8 Ocak 2009 Perşembe

GÖRMEK

Yine milletçe yek vücut olmanın güveni yaşanıyor güzel ülkemde. Milletim, İsrail’in Gazze’ye saldırıları karşısında gerekli tepkiyi veriyor. Herkes çok üzgün, acılı, tepkili. Yine herkesin aynı düşünmesinin rahatlığı içindeyiz. Nasıl olur da İsrail böylesine vahşi bir katliamı sürdürebilir? Şaşkınız. Çocuklar, siviller ölüyor.

Tüm bu infialin, on yıllardır süren savaşta kanın oluk oluk aktığı coğrafyamda yaşanmasını şaşkınlık içinde izliyorum. Sanki ölüm bize çok uzak. Gazze’deki vahşet karşısında çölde kar gören bedeviler gibiyiz. Oysa ne burası çöl, ne de biz bedeviyiz.

Biz, kanlı bir savaşın süregeldiği, çileli Ortadoğu topraklarının, Irak’ın yanı başında, ölümün gayet kanıksandığı bir ülkenin sakinleri, çocuklarıyız. Savaşta 200 kişi değil, bir kişi bile ölse; ölenler sivil değil, cephede savaşa sürülenler bile olsa savaşın olmaması gerektiğini düşünen, düşüncesini haykırdığında vatan haini, düşman ilan edilen çocuklarıyız aynı zamanda.
Bu ülkede yıllardır süregelen savaşta gencecik insanlar toprağa düşüyor. Tabut içinde evlerine döndüklerine ya da defnedilmelerine izin verilmediği için genç cansız bedenlerinin derelerde çaresizce yıkandığına tanık oluyoruz. Bu savaşı körükleyenler, izleyenler, bugün Gazze için, hem de gözümüzün içine baka baka “İsrail’i uyarıyoruz, masum kanı yerde kalmaz” diyebiliyor.

Gazze’de büyük bir vahşet, katliam yaşanıyor. Hep birlikte bu katliama karşı çıkıyor, durdurma erkini geliştirmeyi ve son vermeyi istiyoruz.
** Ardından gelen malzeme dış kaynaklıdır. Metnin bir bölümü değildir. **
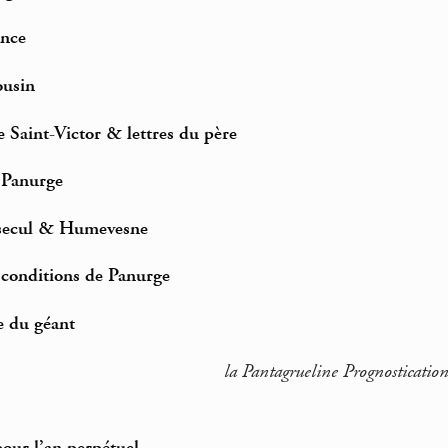
ance
ousin
e Saint-Victor & lettres du père
e Panurge
isecul & Humevesne
 conditions de Panurge
e du géant
la Pantagrueline Prognosticatio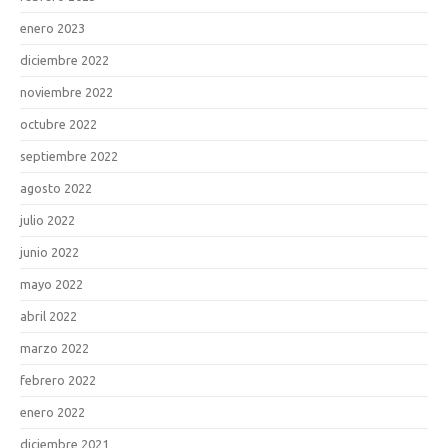
enero 2023
diciembre 2022
noviembre 2022
octubre 2022
septiembre 2022
agosto 2022
julio 2022
junio 2022
mayo 2022
abril 2022
marzo 2022
febrero 2022
enero 2022
diciembre 2021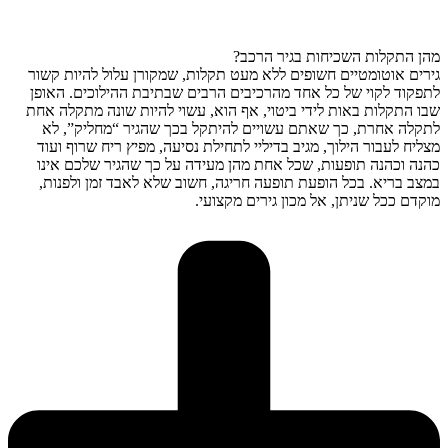
מהן התקלות השכיחות בגיר הרכב?
גירים אוטומטיים חשופים ללא מעט תקלות, שמקורן עלול להיות קשור
לתפקוד לקוי של כל אחד מהרכיבים הרבים שבתיבת ההילוכים. האופן
שבו התקלות באות לידי ביטוי, אף הוא, עשוי להיות שונה מתקלה אחת
לתקלה אחרת, כך שאתם עשויים להיתקל בכך שהגיר “מחליק”, לא
מצליח לעבור הילוך, מגיב בדיליי לתחילת נסיעה, מפיץ ריח שרוף ועוד
כהנה וכהנה תופעות, שכל אחת מהן מעידה על כך שהגיר שלכם אינו
במצב בריא. בכל הופעת תופעה חריגה, חשוב שלא לאבד זמן ולפנות,
מוקדם ככל שניתן, אל מכון גירים מקצועי.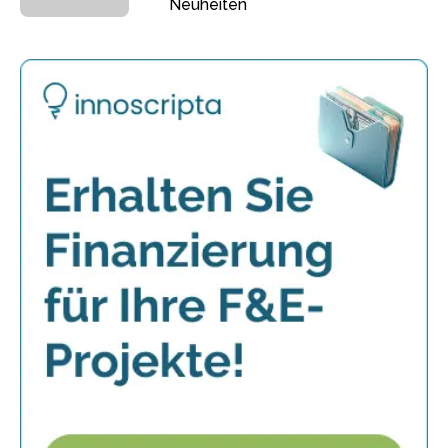
Neuheiten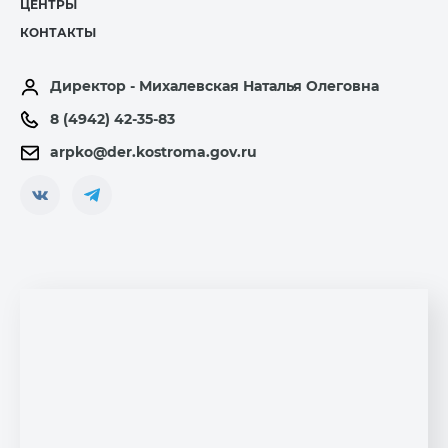
ЦЕНТРЫ
КОНТАКТЫ
Директор - Михалевская Наталья Олеговна
8 (4942) 42-35-83
arpko@der.kostroma.gov.ru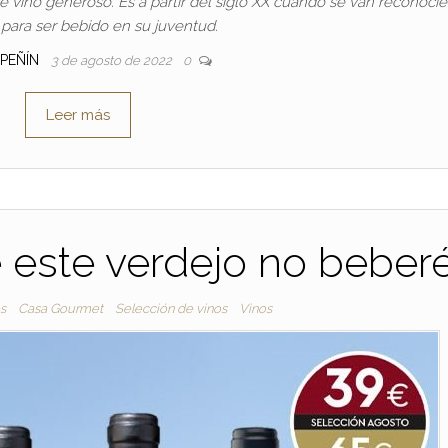
de vino generoso. Es a partir del siglo XX cuando se van reconoci
 para ser bebido en su juventud.
 PEÑÍN
3 de agosto de 2022
0
Leer más
 este verdejo no beber
s
Casa Gourmet
Selección de vinos
Vinos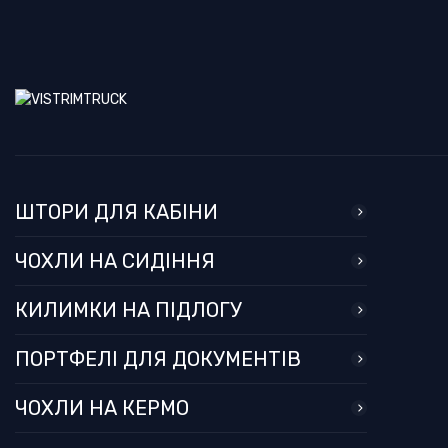
ШТОРИ ДЛЯ КАБІНИ
ЧОХЛИ НА СИДІННЯ
КИЛИМКИ НА ПІДЛОГУ
ПОРТФЕЛІ ДЛЯ ДОКУМЕНТІВ
ЧОХЛИ НА КЕРМО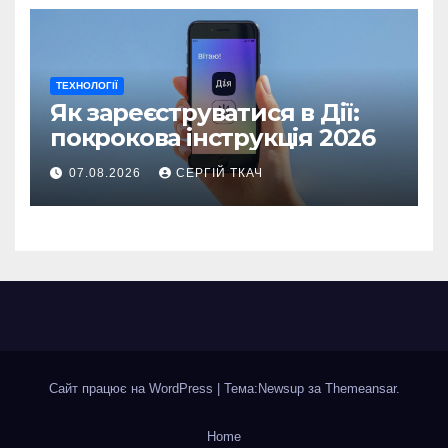
ТЕХНОЛОГІЇ
Як зареєструватися в Дії:
покрокова інструкція 2026
07.08.2026
СЕРГІЙ ТКАЧ
Сайт працює на WordPress
|
Тема:Newsup за
Themeansar
.
Home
Ama...

Hayatının her anında insanların ırkları ve dinleri nedeniyle öldürülmediği bir dünya hayaline sahip çıkan bizler, bölge Gazze, öldürülenler Müslüman ve sivil, saldıran İsrail olduğu için sesini yükseltenlerden ayrılıyoruz. Televizyon vampirlerinin daha fazla raiting uğruna her akşam odalarımızın ortasına fırlattığı kanlı görüntüleri izleyip hınç dolan, intikam ateşi ile yanan, görüntüleri gözyaşları içinde izleyip görevini yerine getirdiğini düşünenlerle aynı tarafa düşmüyoruz.

Çelişki ile riyakarlığın iç içe geçtiği bu topraklardan, dünya için bir barış umudu çıkar mı sizce? Biz gördüğümüz, umuda adını verdiğimiz sürece evet.